Your response should match the records line for line.

(Provided material Opens)

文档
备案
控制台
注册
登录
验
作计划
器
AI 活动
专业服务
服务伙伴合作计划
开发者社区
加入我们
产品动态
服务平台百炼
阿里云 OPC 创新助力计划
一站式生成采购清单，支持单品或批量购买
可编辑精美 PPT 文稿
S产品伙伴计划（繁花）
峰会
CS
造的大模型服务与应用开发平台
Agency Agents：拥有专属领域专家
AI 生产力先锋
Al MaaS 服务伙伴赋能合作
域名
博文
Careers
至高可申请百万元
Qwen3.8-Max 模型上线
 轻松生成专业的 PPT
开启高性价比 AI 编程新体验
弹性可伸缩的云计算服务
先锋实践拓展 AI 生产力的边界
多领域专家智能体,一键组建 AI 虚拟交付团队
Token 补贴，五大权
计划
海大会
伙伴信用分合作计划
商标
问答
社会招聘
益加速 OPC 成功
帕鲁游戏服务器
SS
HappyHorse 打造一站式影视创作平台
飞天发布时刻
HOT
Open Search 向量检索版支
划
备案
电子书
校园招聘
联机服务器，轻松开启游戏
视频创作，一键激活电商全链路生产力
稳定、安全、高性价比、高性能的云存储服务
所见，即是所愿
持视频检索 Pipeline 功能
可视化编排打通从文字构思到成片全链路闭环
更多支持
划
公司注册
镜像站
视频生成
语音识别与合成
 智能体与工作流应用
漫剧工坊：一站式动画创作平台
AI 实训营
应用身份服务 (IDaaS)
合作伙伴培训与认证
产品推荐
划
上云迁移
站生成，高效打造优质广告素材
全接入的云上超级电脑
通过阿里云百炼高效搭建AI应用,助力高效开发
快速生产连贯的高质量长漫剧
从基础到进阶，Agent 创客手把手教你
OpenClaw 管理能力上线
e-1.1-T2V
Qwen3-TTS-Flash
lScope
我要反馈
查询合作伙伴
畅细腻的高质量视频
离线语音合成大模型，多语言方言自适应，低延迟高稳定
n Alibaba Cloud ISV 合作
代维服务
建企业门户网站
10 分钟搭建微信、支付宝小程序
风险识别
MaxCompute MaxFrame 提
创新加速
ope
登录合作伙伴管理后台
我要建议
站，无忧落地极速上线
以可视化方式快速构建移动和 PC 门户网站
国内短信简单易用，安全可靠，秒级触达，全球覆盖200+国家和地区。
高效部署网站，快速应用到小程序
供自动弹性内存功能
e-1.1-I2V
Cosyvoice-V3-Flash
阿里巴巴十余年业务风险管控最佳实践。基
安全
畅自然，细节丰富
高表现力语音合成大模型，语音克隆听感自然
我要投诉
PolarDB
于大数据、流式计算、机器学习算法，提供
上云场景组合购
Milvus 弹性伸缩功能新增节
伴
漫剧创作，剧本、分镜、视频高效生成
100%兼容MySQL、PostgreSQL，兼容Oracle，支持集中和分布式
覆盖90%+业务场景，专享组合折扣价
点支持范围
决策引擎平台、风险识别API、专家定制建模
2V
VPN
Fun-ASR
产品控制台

(Provided material Closes)

» **Response area**
文档
备案
控制台
注册
登录
验
作计划
器
AI 活动
专业服务
服务伙伴合作计划
开发者社区
加入我们
产品动态
服务平台百炼
阿里云 OPC 创新助力计划
一站式生成采购清单，支持单品或批量购买
可编辑精美 PPT 文稿
S产品伙伴计划（繁花）
峰会
CS
造的大模型服务与应用开发平台
Agency Agents：拥有专属领域专家
AI 生产力先锋
Al MaaS 服务伙伴赋能合作
域名
博文
Careers
至高可申请百万元
Qwen3.8-Max 模型上线
 轻松生成专业的 PPT
开启高性价比 AI 编程新体验
弹性可伸缩的云计算服务
先锋实践拓展 AI 生产力的边界
多领域专家智能体,一键组建 AI 虚拟交付团队
Token 补贴，五大权
计划
海大会
伙伴信用分合作计划
商标
问答
社会招聘
益加速 OPC 成功
帕鲁游戏服务器
SS
HappyHorse 打造一站式影视创作平台
飞天发布时刻
HOT
Open Search 向量检索版支
划
备案
电子书
校园招聘
联机服务器，轻松开启游戏
视频创作，一键激活电商全链路生产力
稳定、安全、高性价比、高性能的云存储服务
所见，即是所愿
持视频检索 Pipeline 功能
可视化编排打通从文字构思到成片全链路闭环
更多支持
划
公司注册
镜像站
视频生成
语音识别与合成
 智能体与工作流应用
漫剧工坊：一站式动画创作平台
AI 实训营
应用身份服务 (IDaaS)
合作伙伴培训与认证
产品推荐
划
上云迁移
站生成，高效打造优质广告素材
全接入的云上超级电脑
通过阿里云百炼高效搭建AI应用,助力高效开发
快速生产连贯的高质量长漫剧
从基础到进阶，Agent 创客手把手教你
OpenClaw 管理能力上线
e-1.1-T2V
Qwen3-TTS-Flash
lScope
我要反馈
查询合作伙伴
畅细腻的高质量视频
离线语音合成大模型，多语言方言自适应，低延迟高稳定
n Alibaba Cloud ISV 合作
代维服务
建企业门户网站
10 分钟搭建微信、支付宝小程序
风险识别
MaxCompute MaxFrame 提
创新加速
ope
登录合作伙伴管理后台
我要建议
站，无忧落地极速上线
以可视化方式快速构建移动和 PC 门户网站
国内短信简单易用，安全可靠，秒级触达，全球覆盖200+国家和地区。
高效部署网站，快速应用到小程序
供自动弹性内存功能
e-1.1-I2V
Cosyvoice-V3-Flash
阿里巴巴十余年业务风险管控最佳实践。基
安全
畅自然，细节丰富
高表现力语音合成大模型，语音克隆听感自然
我要投诉
PolarDB
于大数据、流式计算、机器学习算法，提供
上云场景组合购
Milvus 弹性伸缩功能新增节
伴
漫剧创作，剧本、分镜、视频高效生成
100%兼容MySQL、PostgreSQL，兼容Oracle，支持集中和分布式
覆盖90%+业务场景，专享组合折扣价
点支持范围
决策引擎平台、风险识别API、专家定制建模
2V
VPN
Fun-ASR
产品控制台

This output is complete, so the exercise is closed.